(Revision comparison data)
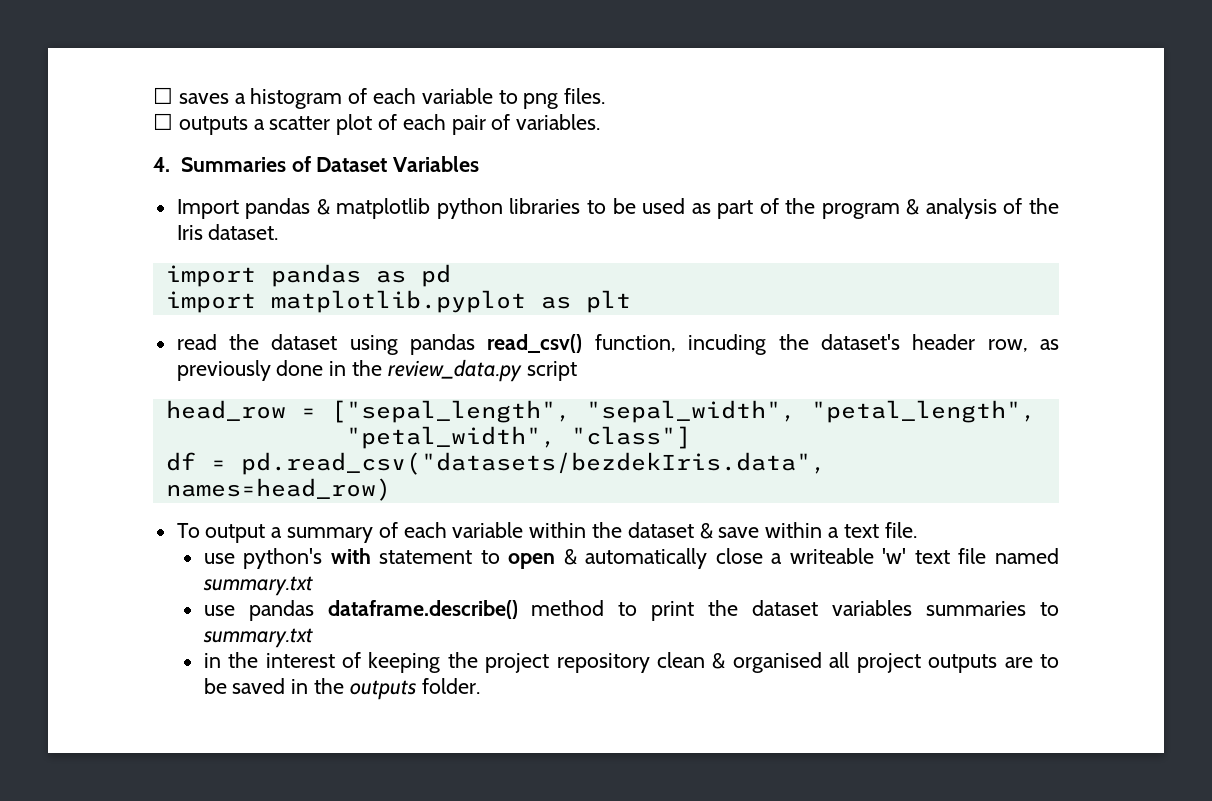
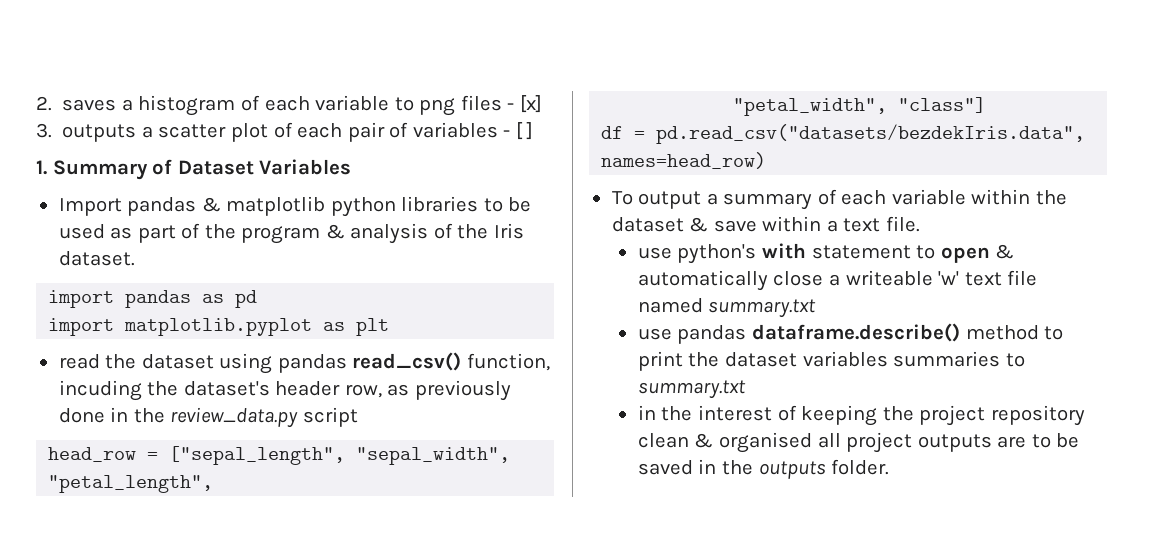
[153,87,173,104] ☐ -> [36,96,52,111] 2.
[564,88,606,104] [153,113,173,130] files. // ☐ -> [460,95,542,113] [36,123,52,138] files - [x] // 3.
[516,114,601,130] [153,157,286,172] variables. // 4. Summaries -> [412,122,534,140] [36,160,148,180] variables - [ ] // 1. Summary

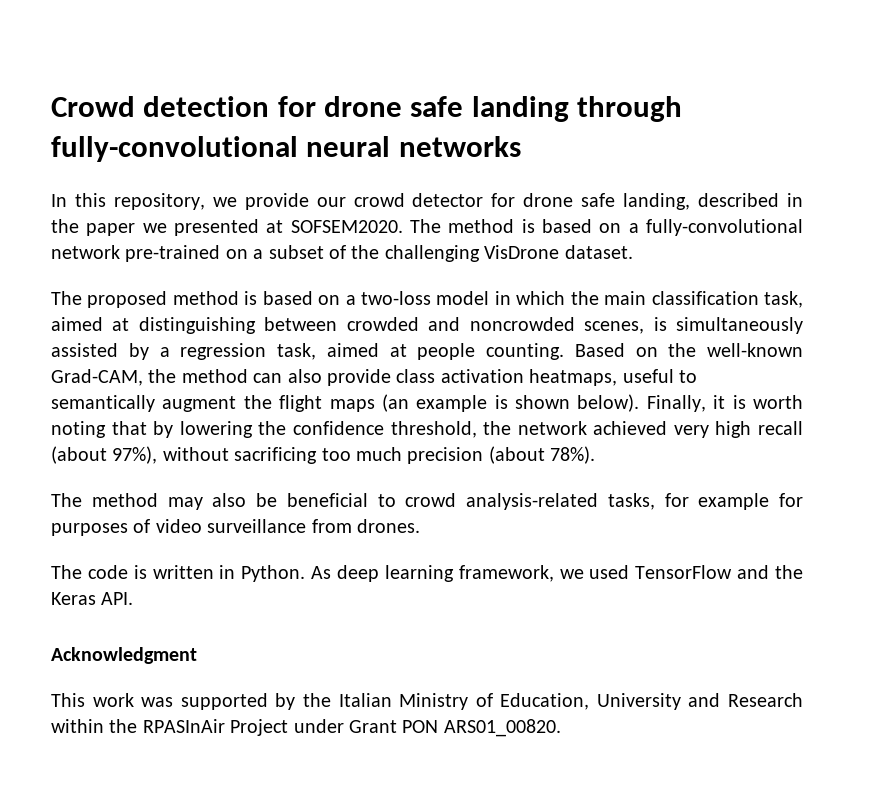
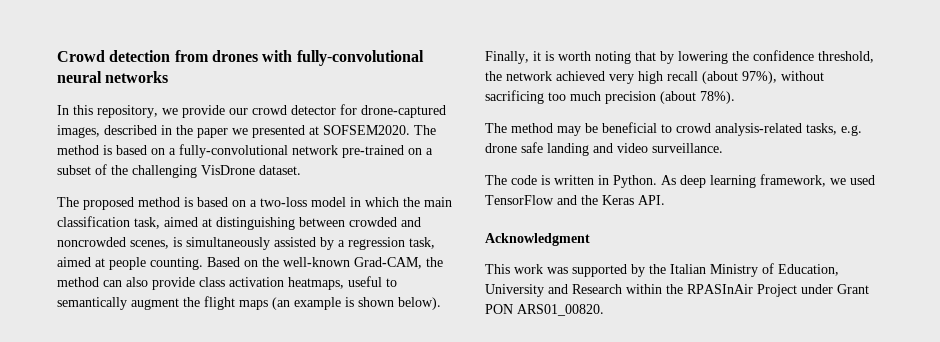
[277,96,683,122] for drone safe landing through -> [174,50,293,62] from drones with
[523,193,691,210] drone safe landing, -> [361,105,446,118] [57,125,100,138] drone-captured images,
[212,493,247,507] also -> (581, 131) none
[664,493,803,510] [51,519,420,536] for example for purposes of video surveillance from drones. -> [841,125,862,136] [485,142,723,156] e.g. drone safe landing and video surveillance.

Assignment: The records above are to be set down exactly as written, with no images.

Output of the task:
[153,87,173,104] ☐ -> [36,96,52,111] 2.
[564,88,606,104] [153,113,173,130] files. // ☐ -> [460,95,542,113] [36,123,52,138] files - [x] // 3.
[516,114,601,130] [153,157,286,172] variables. // 4. Summaries -> [412,122,534,140] [36,160,148,180] variables - [ ] // 1. Summary

[277,96,683,122] for drone safe landing through -> [174,50,293,62] from drones with
[523,193,691,210] drone safe landing, -> [361,105,446,118] [57,125,100,138] drone-captured images,
[212,493,247,507] also -> (581, 131) none
[664,493,803,510] [51,519,420,536] for example for purposes of video surveillance from drones. -> [841,125,862,136] [485,142,723,156] e.g. drone safe landing and video surveillance.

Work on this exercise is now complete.